## What you will do
Copy all of these lines word for word, leaving out the pictures.

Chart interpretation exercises
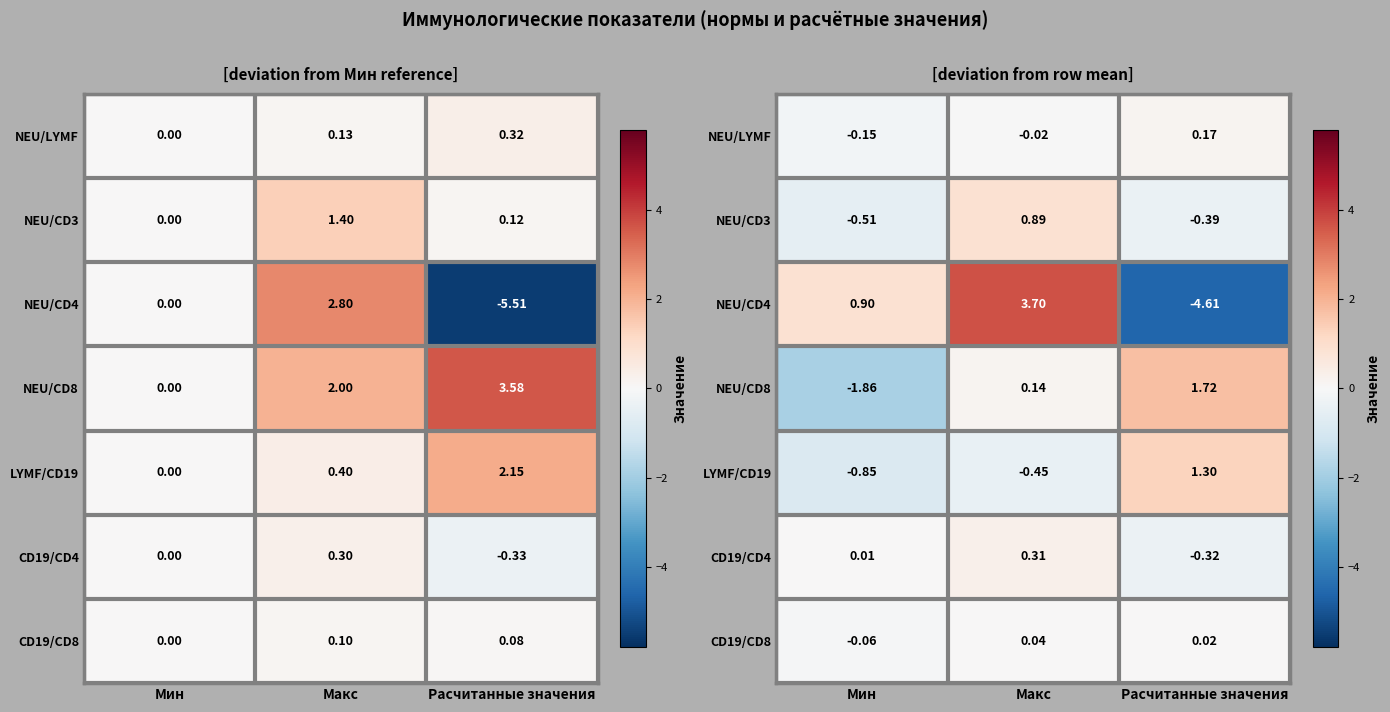

Is the value of CD19/CD4 at Макс greater than the value of NEU/CD4 at Расчитанные значения?

Yes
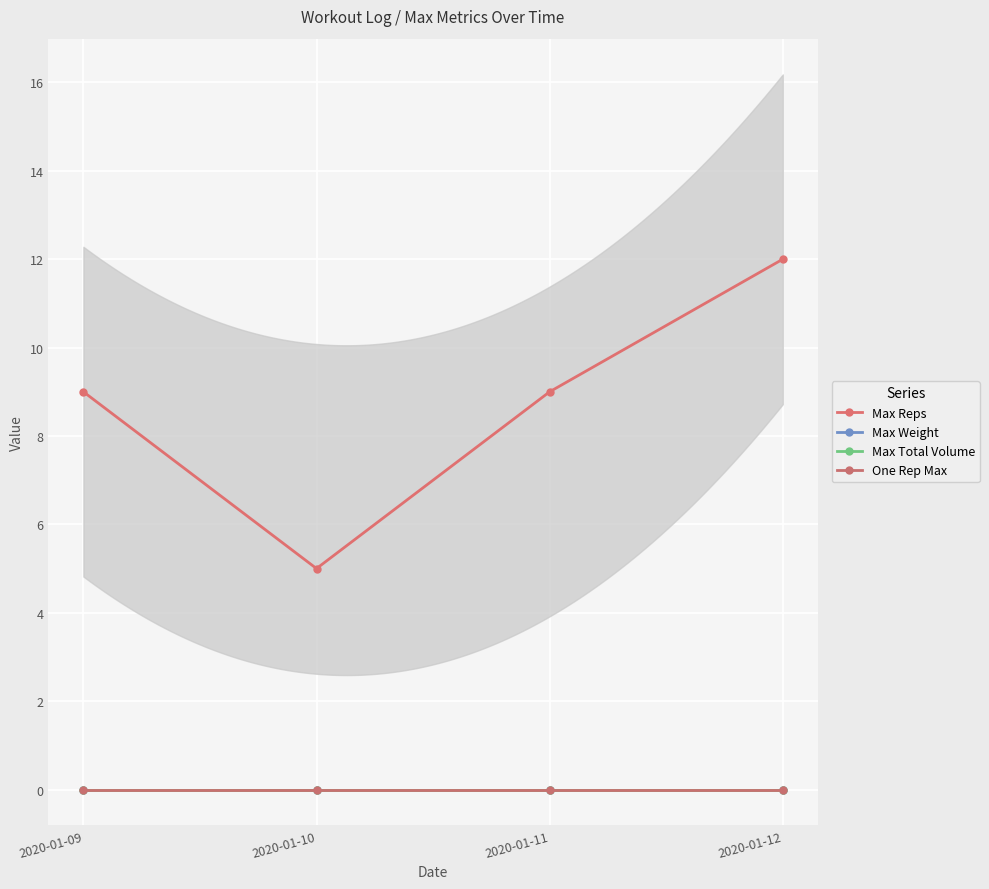

Reading left to right, what are all the values shown in this chart?

Max Reps: 2020-01-09=9	2020-01-10=5	2020-01-11=9	2020-01-12=12
Max Weight: 2020-01-09=0	2020-01-10=0	2020-01-11=0	2020-01-12=0
Max Total Volume: 2020-01-09=0	2020-01-10=0	2020-01-11=0	2020-01-12=0
One Rep Max: 2020-01-09=0	2020-01-10=0	2020-01-11=0	2020-01-12=0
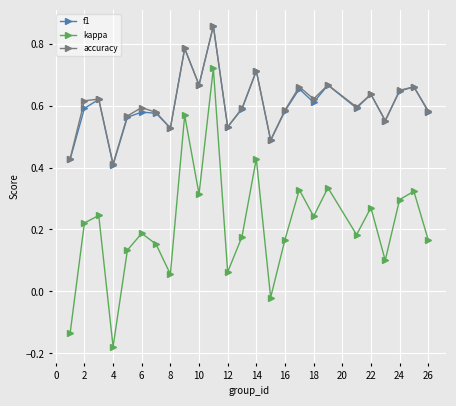

At how many categories does at least one series exceed 0?

25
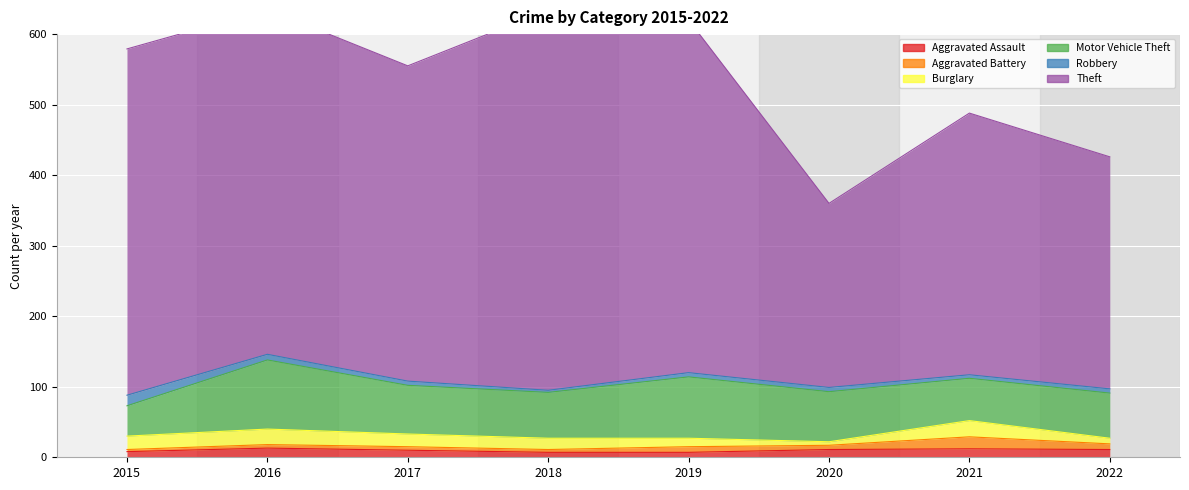

Which series has the widest spread of values?

Theft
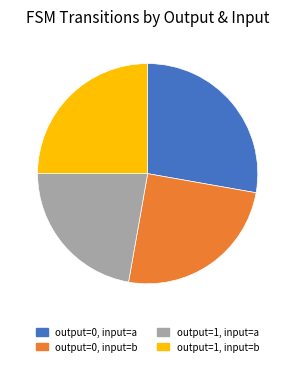

Which category has the biggest portion of the pie?

output=0, input=a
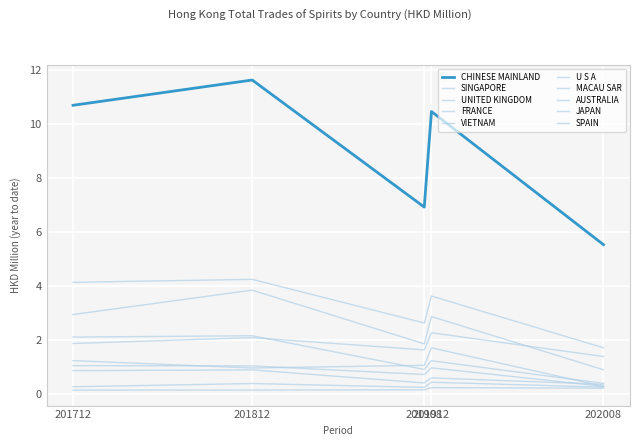

Does the chart display data point markers on the line(s)?

No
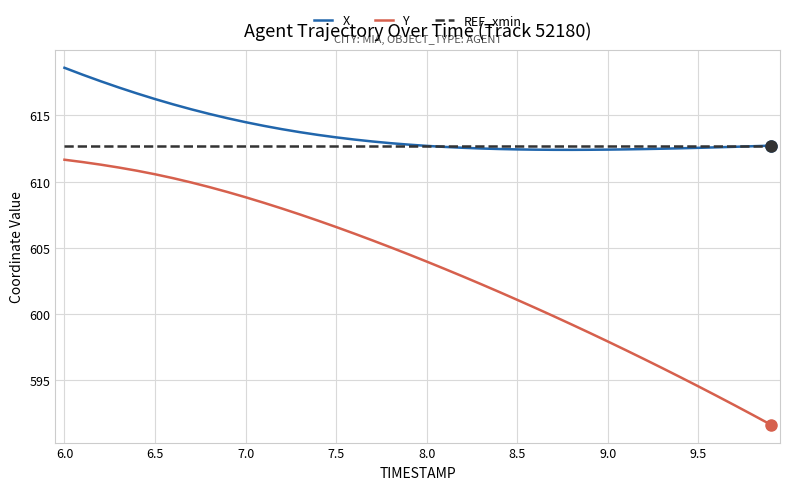

Which series has the widest spread of values?

Y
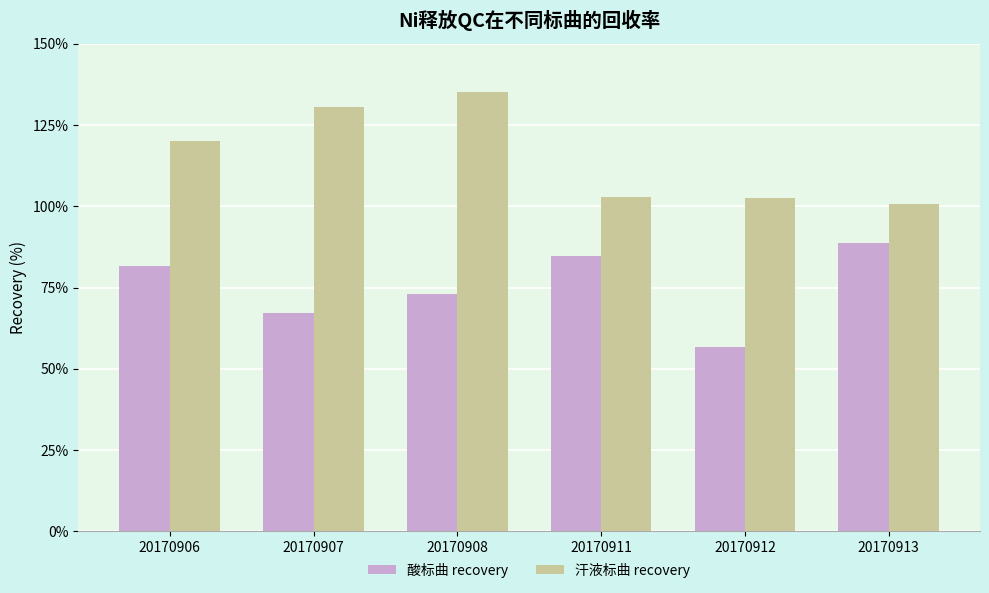

The value of 酸标曲 recovery at 20170906 is 30.7. True or false?

False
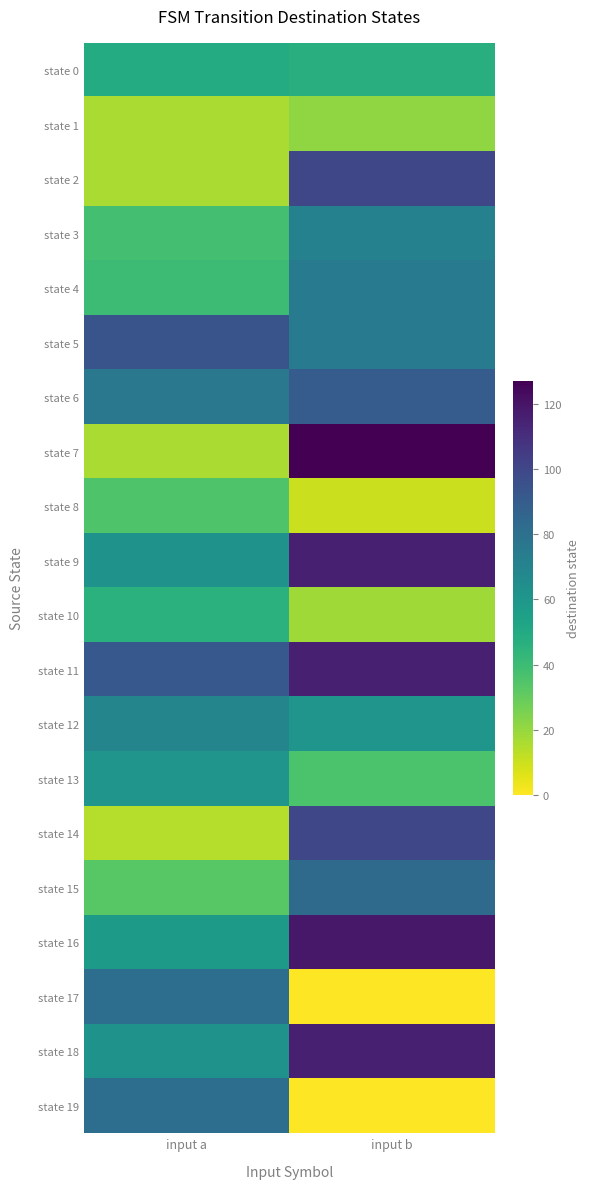

Reading left to right, extract all data points from this chart.

state 0: input a=49	input b=47
state 1: input a=16	input b=21
state 2: input a=16	input b=100
state 3: input a=38	input b=71
state 4: input a=40	input b=74
state 5: input a=94	input b=74
state 6: input a=76	input b=90
state 7: input a=16	input b=127
state 8: input a=35	input b=10
state 9: input a=62	input b=116
state 10: input a=46	input b=18
state 11: input a=92	input b=116
state 12: input a=69	input b=61
state 13: input a=61	input b=36
state 14: input a=14	input b=100
state 15: input a=33	input b=83
state 16: input a=58	input b=119
state 17: input a=81	input b=0
state 18: input a=62	input b=116
state 19: input a=81	input b=0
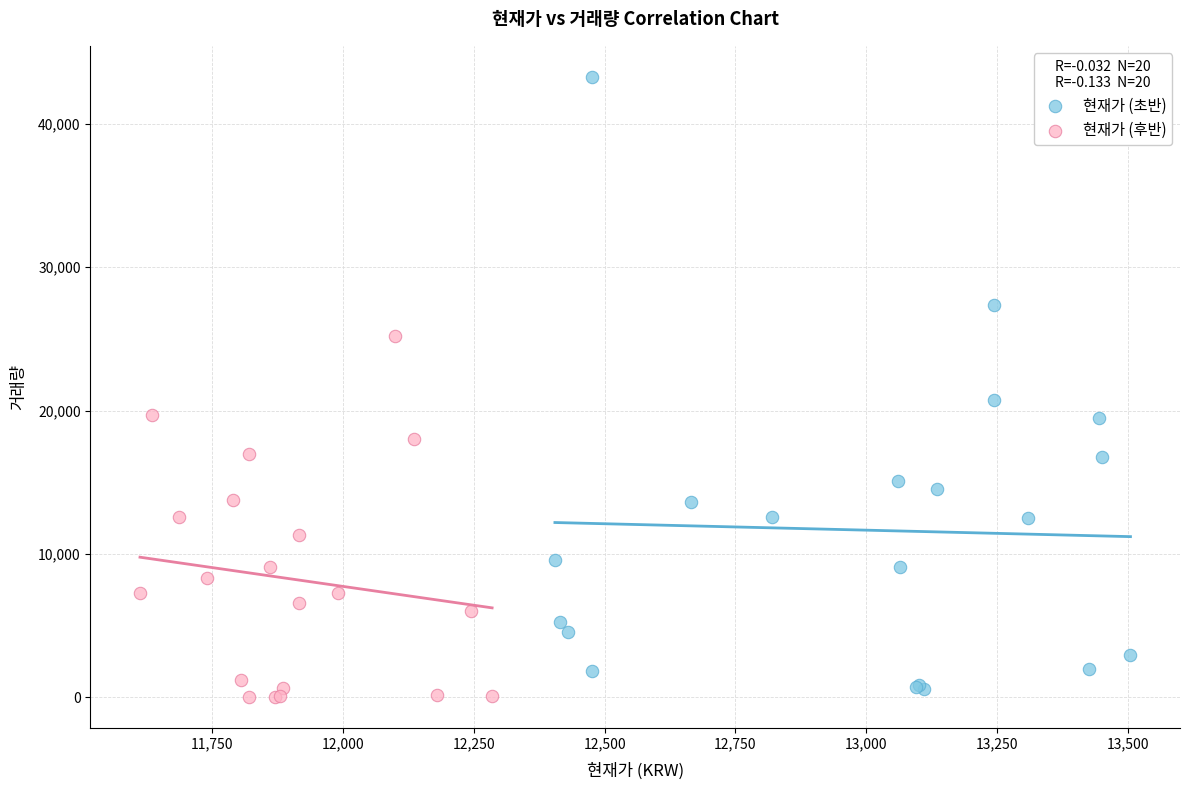

Which series reaches the minimum Y coordinate?

현재가 (후반)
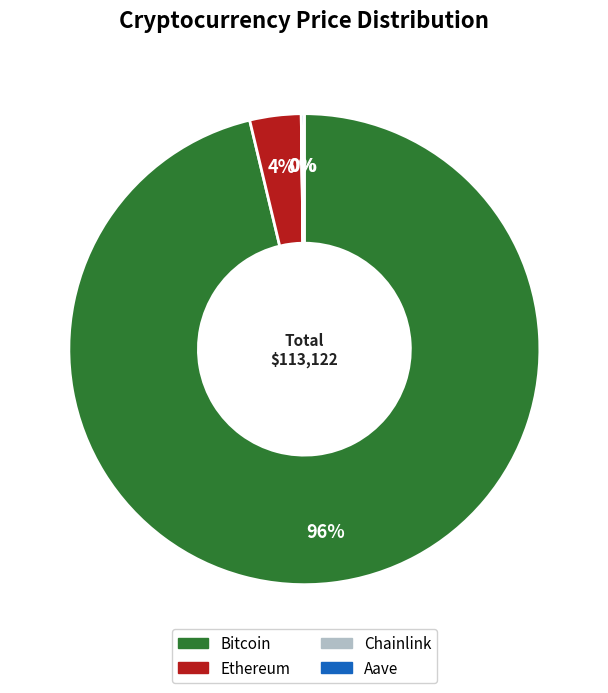

Does any single category account for the majority?

Yes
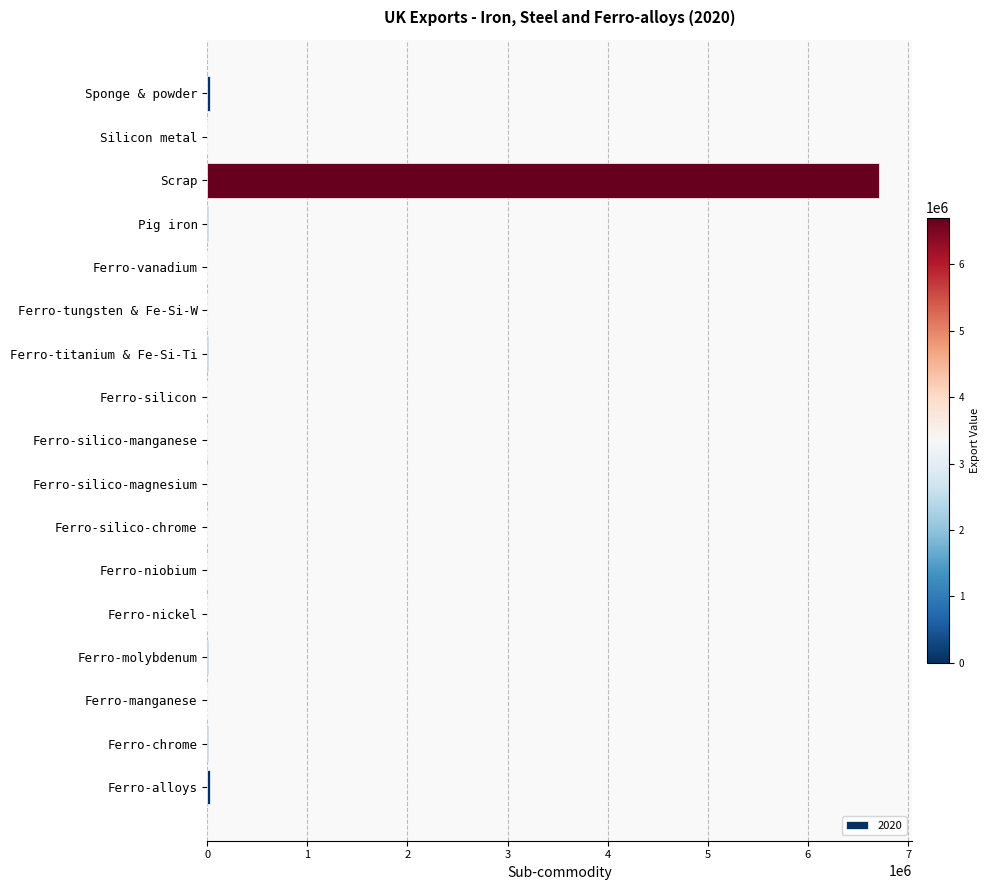

What is the sum of all values?

6799846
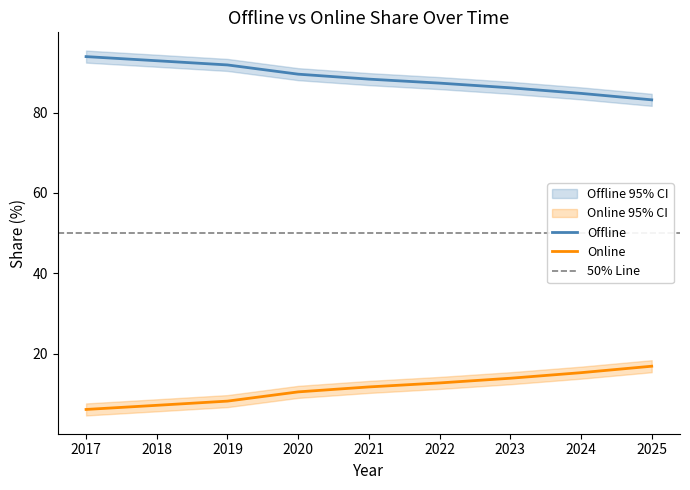

What is the sum of all Online values?

102.1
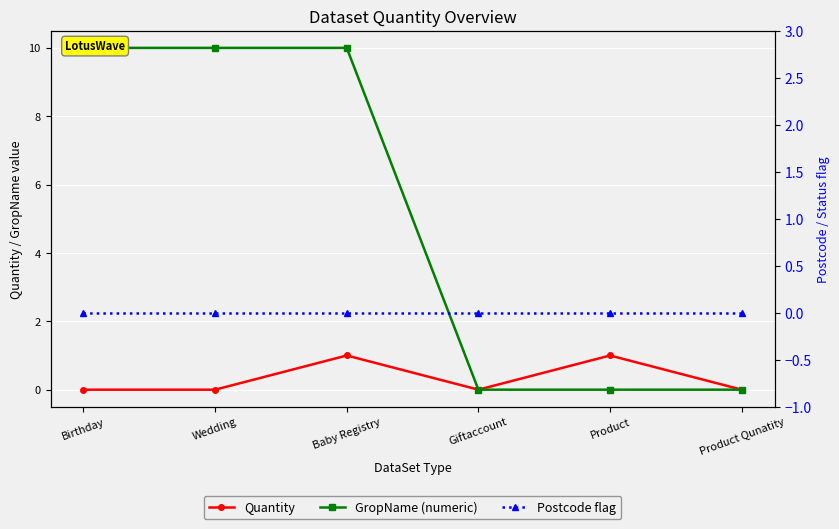

Is it true that Quantity equals -1 at Product Qunatity?

False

## Answer below
Is the value of CD19/CD4 at Макс greater than the value of NEU/CD4 at Расчитанные значения?

Yes

Reading left to right, what are all the values shown in this chart?

Max Reps: 2020-01-09=9	2020-01-10=5	2020-01-11=9	2020-01-12=12
Max Weight: 2020-01-09=0	2020-01-10=0	2020-01-11=0	2020-01-12=0
Max Total Volume: 2020-01-09=0	2020-01-10=0	2020-01-11=0	2020-01-12=0
One Rep Max: 2020-01-09=0	2020-01-10=0	2020-01-11=0	2020-01-12=0

At how many categories does at least one series exceed 0?

25

Which series has the widest spread of values?

Theft

Which category has the biggest portion of the pie?

output=0, input=a

Does the chart display data point markers on the line(s)?

No

Which series has the widest spread of values?

Y

The value of 酸标曲 recovery at 20170906 is 30.7. True or false?

False

Reading left to right, extract all data points from this chart.

state 0: input a=49	input b=47
state 1: input a=16	input b=21
state 2: input a=16	input b=100
state 3: input a=38	input b=71
state 4: input a=40	input b=74
state 5: input a=94	input b=74
state 6: input a=76	input b=90
state 7: input a=16	input b=127
state 8: input a=35	input b=10
state 9: input a=62	input b=116
state 10: input a=46	input b=18
state 11: input a=92	input b=116
state 12: input a=69	input b=61
state 13: input a=61	input b=36
state 14: input a=14	input b=100
state 15: input a=33	input b=83
state 16: input a=58	input b=119
state 17: input a=81	input b=0
state 18: input a=62	input b=116
state 19: input a=81	input b=0

Which series reaches the minimum Y coordinate?

현재가 (후반)

Does any single category account for the majority?

Yes

What is the sum of all values?

6799846

What is the sum of all Online values?

102.1

Is it true that Quantity equals -1 at Product Qunatity?

False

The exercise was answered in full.